▶ PROBLEM
Return the listing exactly, please; no pictures.

(INPUT DATA Opens)

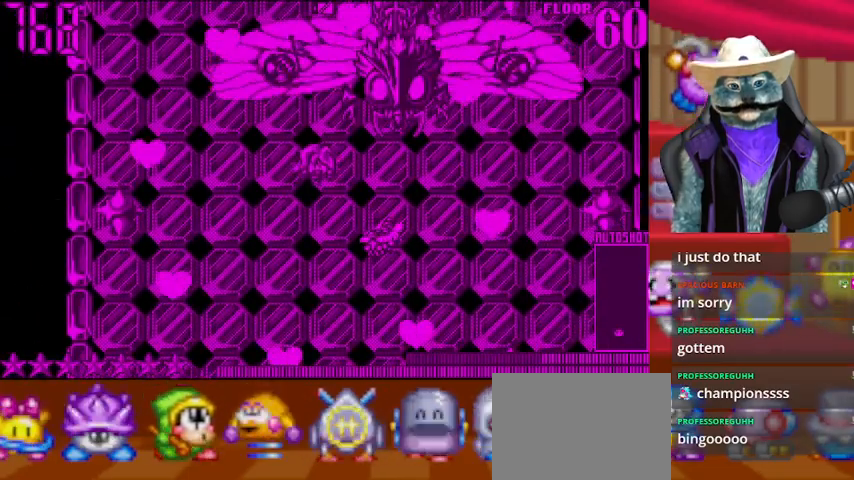
{"buttons": [], "left_stick": "center", "right_stick": "up", "events": []}
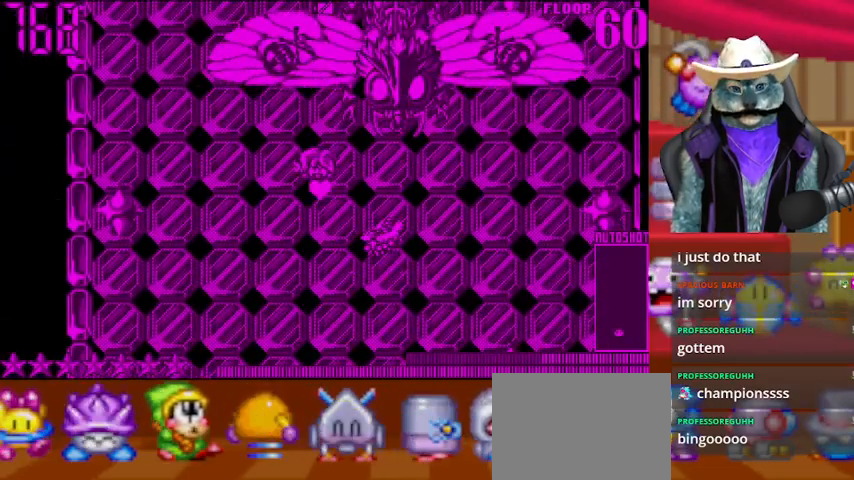
{"buttons": [], "left_stick": "center", "right_stick": "up", "events": []}
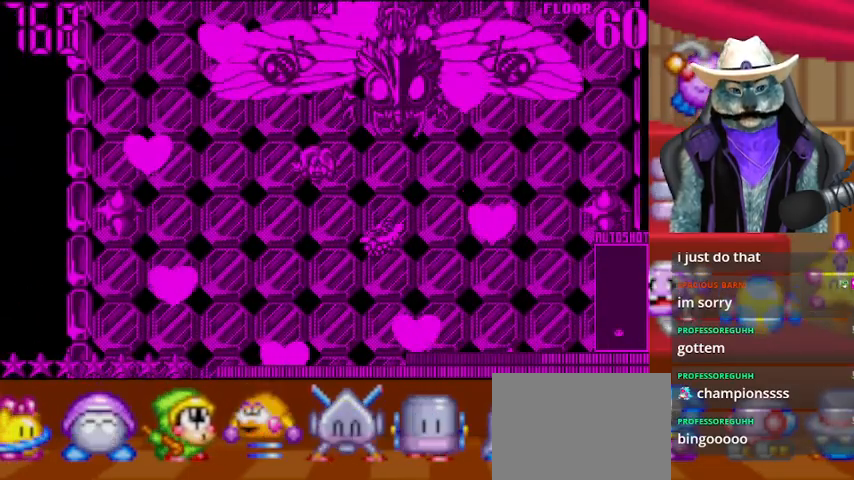
{"buttons": [], "left_stick": "center", "right_stick": "up", "events": []}
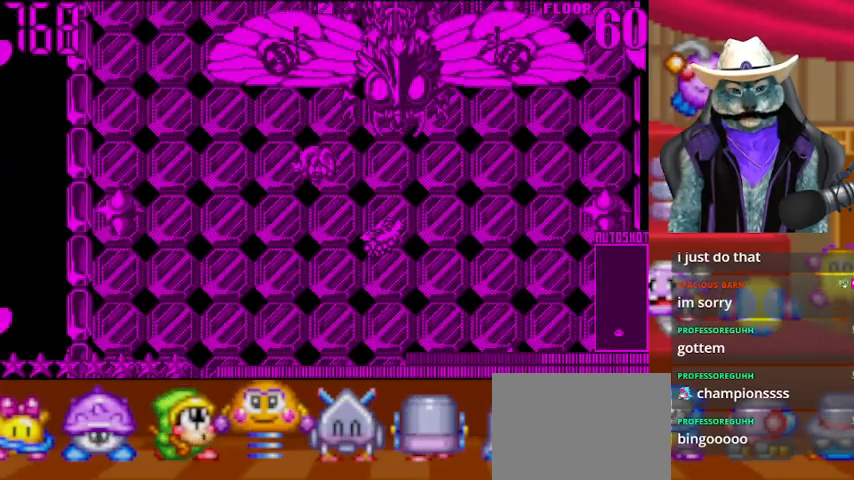
{"buttons": ["DPAD_LEFT"], "left_stick": "center", "right_stick": "up", "events": [[417, "DPAD_LEFT", "down"]]}
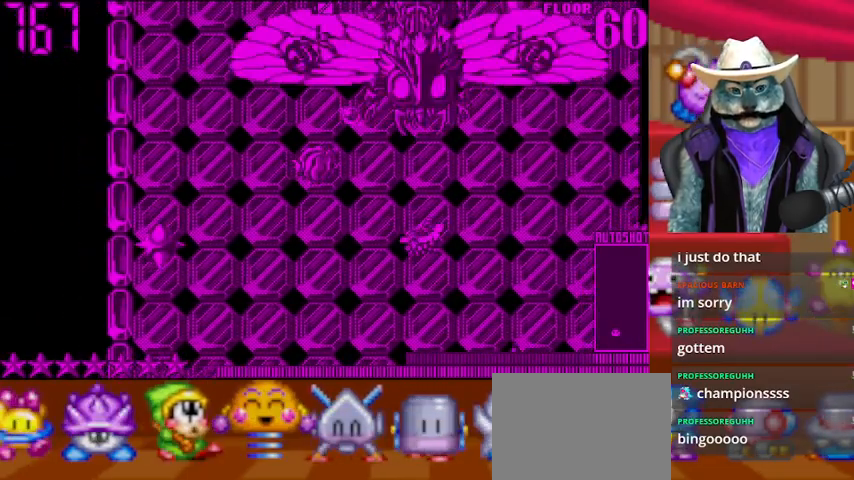
{"buttons": ["DPAD_RIGHT"], "left_stick": "center", "right_stick": "up", "events": [[84, "DPAD_DOWN", "down"], [84, "DPAD_LEFT", "up"], [334, "DPAD_DOWN", "up"], [417, "DPAD_RIGHT", "down"]]}
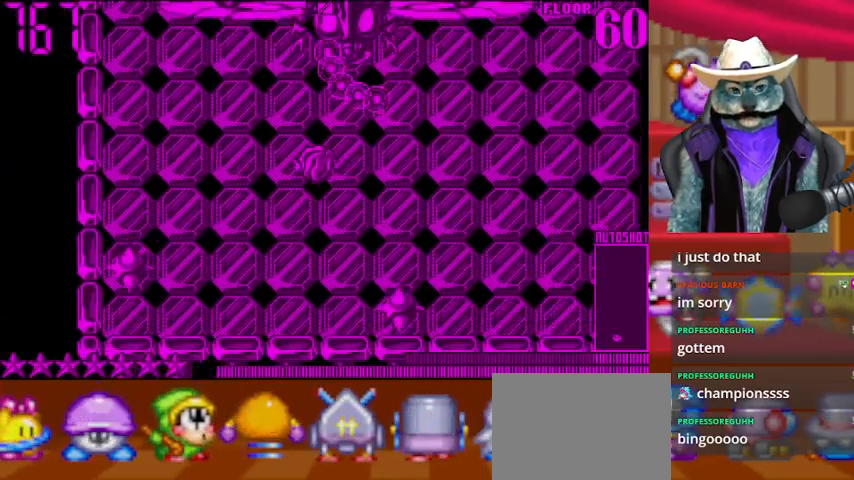
{"buttons": ["DPAD_LEFT"], "left_stick": "center", "right_stick": "up", "events": [[83, "DPAD_DOWN", "down"], [167, "DPAD_RIGHT", "up"], [292, "DPAD_DOWN", "up"], [292, "DPAD_LEFT", "down"]]}
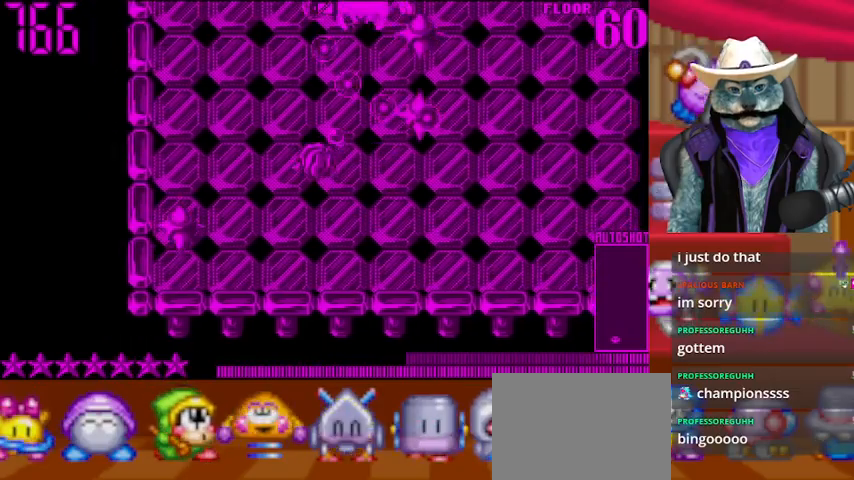
{"buttons": [], "left_stick": "center", "right_stick": "up", "events": [[167, "DPAD_LEFT", "up"], [250, "DPAD_DOWN", "down"], [501, "DPAD_DOWN", "up"]]}
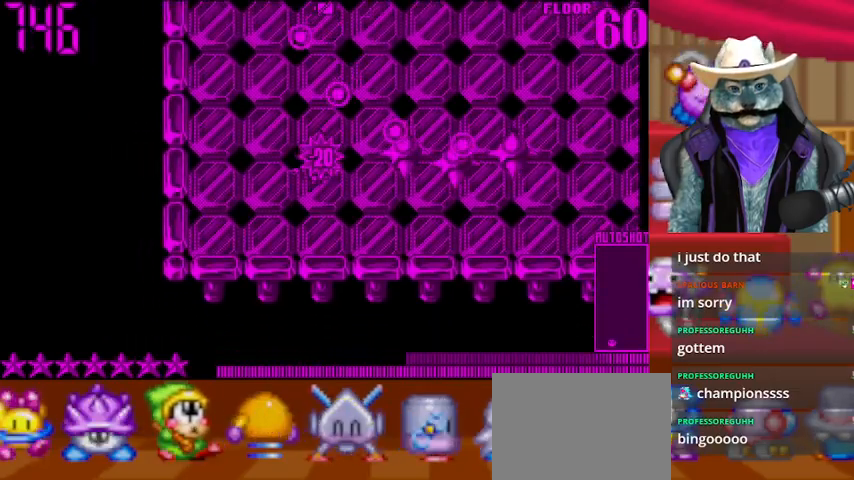
{"buttons": ["DPAD_UP"], "left_stick": "center", "right_stick": "up", "events": [[83, "DPAD_DOWN", "down"], [208, "DPAD_DOWN", "up"], [292, "DPAD_UP", "down"]]}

(INPUT DATA Closes)

▶ YOUR RESPONSE
{"buttons": [], "left_stick": "center", "right_stick": "up", "events": []}
{"buttons": [], "left_stick": "center", "right_stick": "up", "events": []}
{"buttons": [], "left_stick": "center", "right_stick": "up", "events": []}
{"buttons": ["DPAD_LEFT"], "left_stick": "center", "right_stick": "up", "events": [[417, "DPAD_LEFT", "down"]]}
{"buttons": ["DPAD_RIGHT"], "left_stick": "center", "right_stick": "up", "events": [[84, "DPAD_DOWN", "down"], [84, "DPAD_LEFT", "up"], [334, "DPAD_DOWN", "up"], [417, "DPAD_RIGHT", "down"]]}
{"buttons": ["DPAD_LEFT"], "left_stick": "center", "right_stick": "up", "events": [[83, "DPAD_DOWN", "down"], [167, "DPAD_RIGHT", "up"], [292, "DPAD_DOWN", "up"], [292, "DPAD_LEFT", "down"]]}
{"buttons": [], "left_stick": "center", "right_stick": "up", "events": [[167, "DPAD_LEFT", "up"], [250, "DPAD_DOWN", "down"], [501, "DPAD_DOWN", "up"]]}
{"buttons": ["DPAD_UP"], "left_stick": "center", "right_stick": "up", "events": [[83, "DPAD_DOWN", "down"], [208, "DPAD_DOWN", "up"], [292, "DPAD_UP", "down"]]}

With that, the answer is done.